L’étude a été réalisée en 2009. Elle est présentement à l’étape de la première lecture à la revue scientifique The American Statistician. Les deux chercheurs ont recueilli des données sur les 1 230 parties disputées durant la saison régulière de 2007-2008 dans la LNH. Les données obtenues ont servi à constituer un fichier Excel contenant plus de 28 000 lignes d’information. «Nous avons découvert qu’il s’est joué 652,4 minutes en 2007-2008 en l’absence d’un gardien de but, soit dans 54 % des matchs», indique le professeur Beaudoin.

À l’aide d’un programme de simulation qu’ils ont conçu, les chercheurs ont considéré quatre scénarios de partie différents. Un de ces scénarios est lorsque l’équipe visiteuse tire de l’arrière par un but avec trois minutes à jouer au match. Ils ont ensuite testé un certain nombre de stratégies centrées sur le retrait du gardien de but. Ainsi, dans le scénario un, la stratégie qui s’avère la plus judicieuse et qui maximise les chances de l’équipe visiteuse de remonter la pente consiste à retirer le gardien de but avec trois minutes à jouer et à le garder sur le banc jusqu’à ce qu’on parvienne à créer l’égalité, ou que la partie se termine. «Nous avons simulé 150 millions de parties entre des équipes moyennes de la LNH pour chaque combinaison de scénario et de stratégie, poursuit le chercheur. Cela donne, au total, près de 3 milliards de parties simulées.»

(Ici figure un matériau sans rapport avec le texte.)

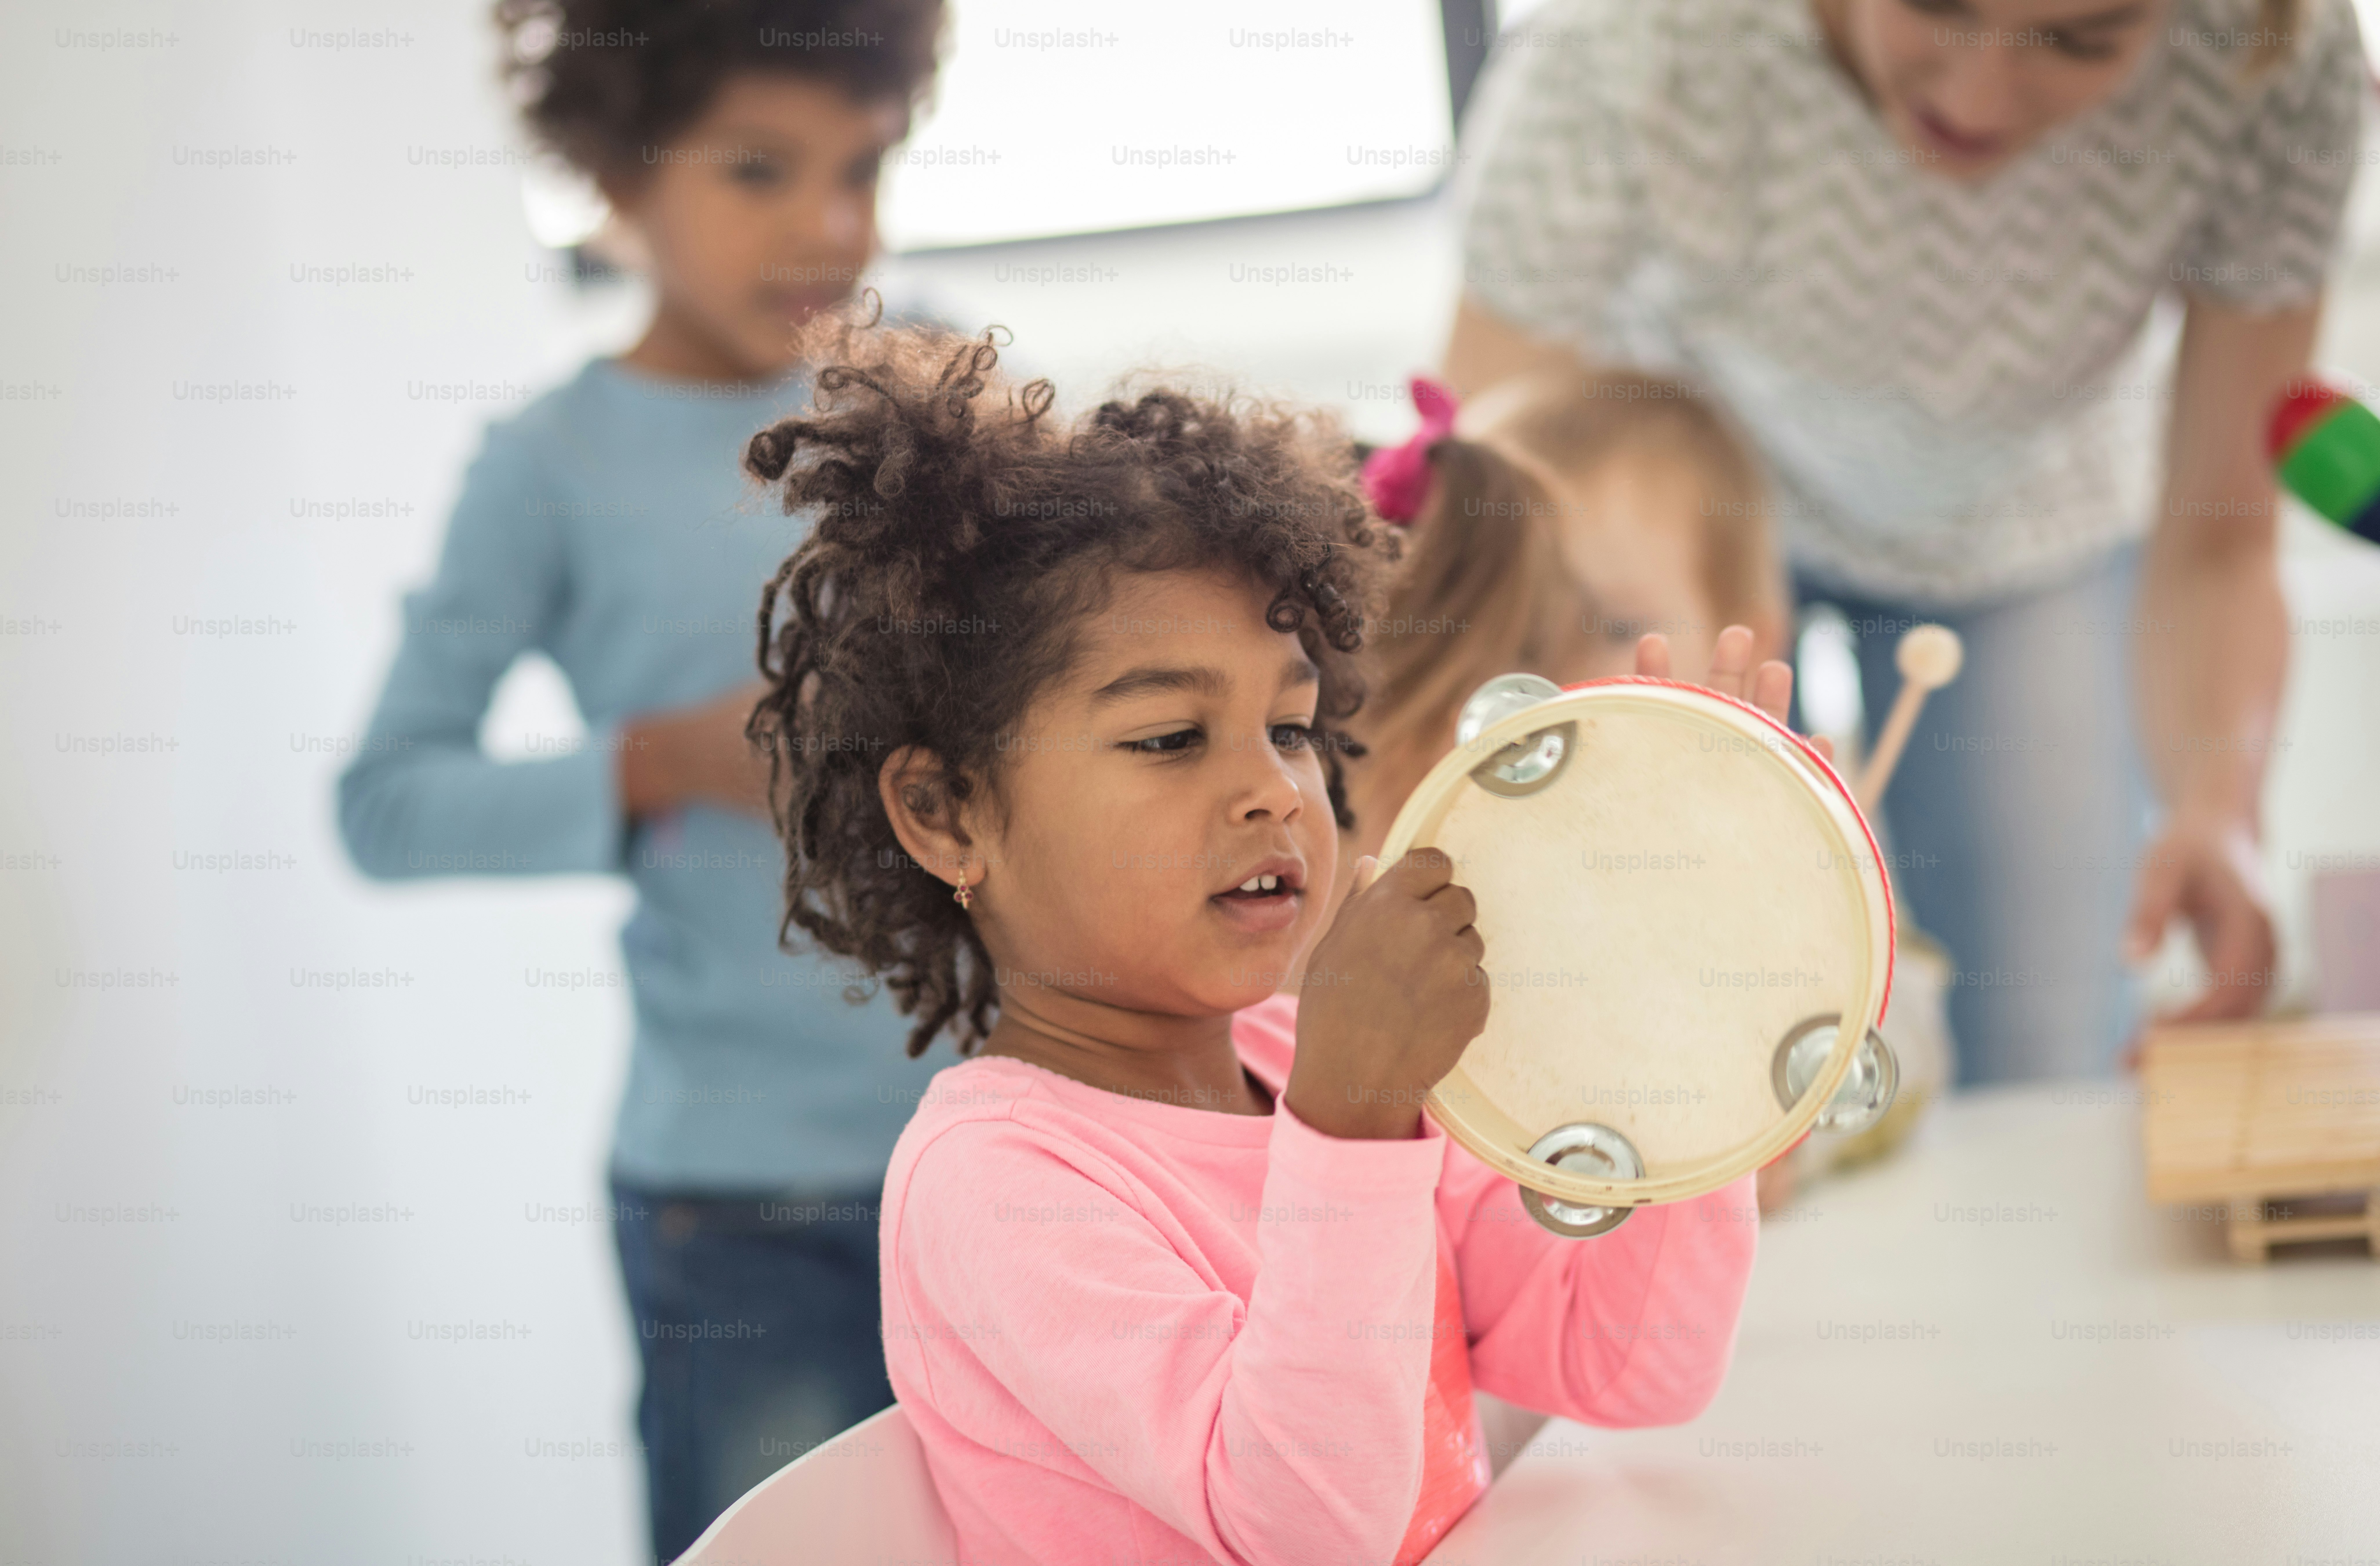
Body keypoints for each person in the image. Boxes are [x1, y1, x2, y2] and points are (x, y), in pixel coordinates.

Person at [731, 310, 1820, 1566]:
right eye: (1168, 740)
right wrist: (1352, 1120)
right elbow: (1304, 1529)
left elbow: (1632, 1364)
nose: (1270, 792)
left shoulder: (1318, 1064)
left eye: (1292, 730)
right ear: (944, 813)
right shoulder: (996, 1186)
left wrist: (1695, 987)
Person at [1447, 0, 2367, 1082]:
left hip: (2024, 528)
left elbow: (2222, 537)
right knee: (1684, 1012)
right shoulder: (1628, 44)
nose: (1977, 100)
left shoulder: (2281, 67)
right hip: (1693, 531)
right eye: (1936, 5)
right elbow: (1481, 521)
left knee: (2044, 1048)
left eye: (2081, 41)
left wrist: (2221, 806)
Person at [336, 3, 945, 1558]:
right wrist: (665, 762)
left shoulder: (937, 398)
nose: (828, 225)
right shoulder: (550, 465)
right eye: (759, 171)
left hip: (1012, 1145)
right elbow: (386, 806)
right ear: (615, 181)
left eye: (859, 169)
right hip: (743, 1211)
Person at [1345, 367, 1790, 880]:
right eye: (1522, 632)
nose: (1554, 678)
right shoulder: (1411, 789)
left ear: (1750, 653)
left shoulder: (1747, 854)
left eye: (1616, 628)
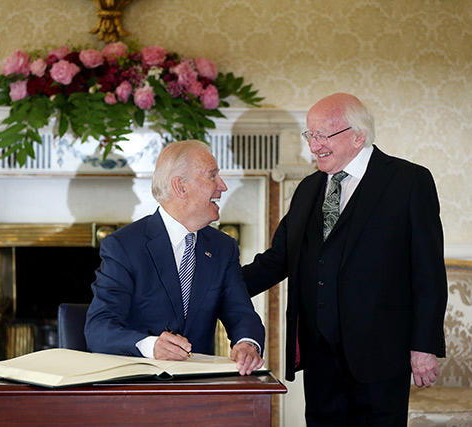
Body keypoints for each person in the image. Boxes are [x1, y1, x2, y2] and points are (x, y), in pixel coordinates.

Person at [242, 93, 447, 424]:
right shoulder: (308, 188)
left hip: (381, 353)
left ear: (358, 135)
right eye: (311, 135)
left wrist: (423, 345)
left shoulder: (408, 181)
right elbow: (277, 260)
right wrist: (214, 288)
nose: (314, 145)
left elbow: (428, 272)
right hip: (319, 354)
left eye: (323, 135)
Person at [85, 140, 265, 375]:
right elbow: (98, 328)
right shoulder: (123, 246)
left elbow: (241, 313)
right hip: (137, 387)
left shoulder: (223, 248)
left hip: (198, 387)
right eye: (212, 176)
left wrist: (247, 343)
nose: (222, 186)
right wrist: (151, 346)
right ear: (181, 186)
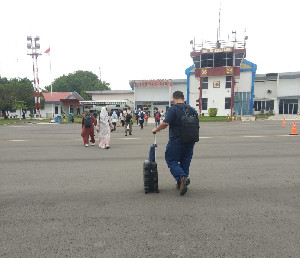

Au cours de la période étudiée, les équipes qui se défendaient face à une formation sans gardien de but ont été pénalisées 84 fois, tandis que celles qui attaquaient ont reçu 44 punitions. «Ce ratio de presque 2 pour 1 montre que non seulement la décision de retirer son gardien de but force l’occurrence d’un but plus rapide, mais elle augmente vos chances d’obtenir un avantage numérique», souligne David Beaudoin.

Les deux chercheurs considèrent que les entraîneurs-chefs de la LNH sont «trop conservateurs» sur le plan de la stratégie relative au gardien de but. Les données recueillies durant la saison 2007-2008 montrent qu’ils retirent leur gardien avec une minute à faire en temps réglementaire, si leur équipe tire de l’arrière par un but, et avec une minute et demie à faire si l’écart est de deux buts. «Rien ne prouve qu’il s’agit d’une bonne stratégie, affirme David Beaudoin. Au contraire, tous les articles scientifiques publiés sur le sujet démontrent l’utilité d’adopter une stratégie plus agressive.»